Work required:
With the pictures excluded, reproduce all of the data exactly.

Exercise data:
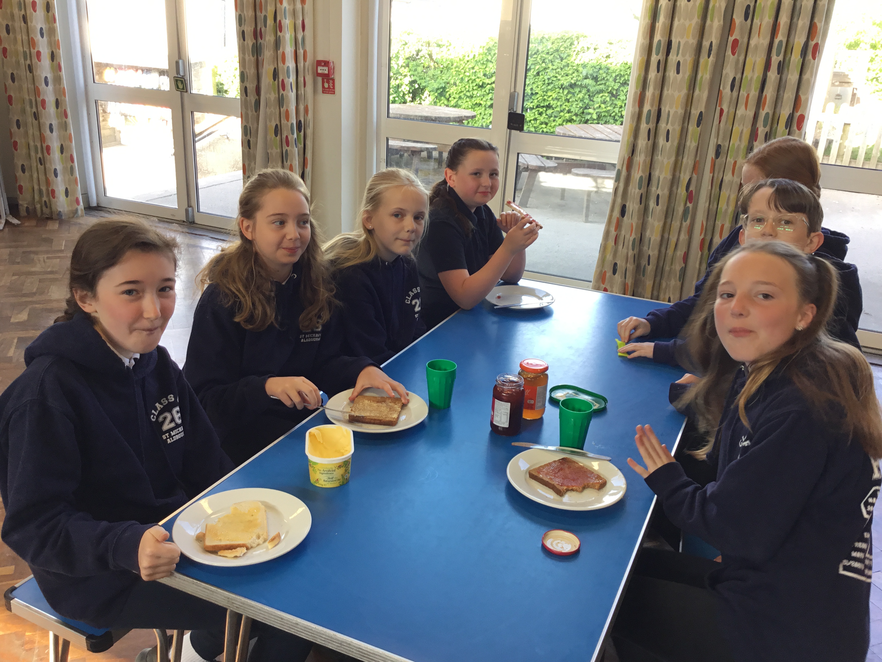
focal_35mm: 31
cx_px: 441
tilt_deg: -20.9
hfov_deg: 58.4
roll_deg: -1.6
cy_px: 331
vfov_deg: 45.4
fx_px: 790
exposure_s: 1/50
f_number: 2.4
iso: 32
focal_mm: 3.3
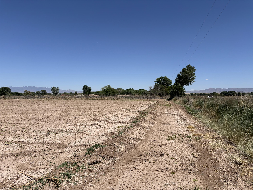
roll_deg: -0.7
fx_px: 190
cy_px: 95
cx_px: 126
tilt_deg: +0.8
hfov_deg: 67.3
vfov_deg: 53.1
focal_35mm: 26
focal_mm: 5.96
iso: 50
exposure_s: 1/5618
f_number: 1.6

Problem solution:
focal_35mm: 31
cx_px: 441
tilt_deg: -20.9
hfov_deg: 58.4
roll_deg: -1.6
cy_px: 331
vfov_deg: 45.4
fx_px: 790
exposure_s: 1/50
f_number: 2.4
iso: 32
focal_mm: 3.3
roll_deg: -0.7
fx_px: 190
cy_px: 95
cx_px: 126
tilt_deg: +0.8
hfov_deg: 67.3
vfov_deg: 53.1
focal_35mm: 26
focal_mm: 5.96
iso: 50
exposure_s: 1/5618
f_number: 1.6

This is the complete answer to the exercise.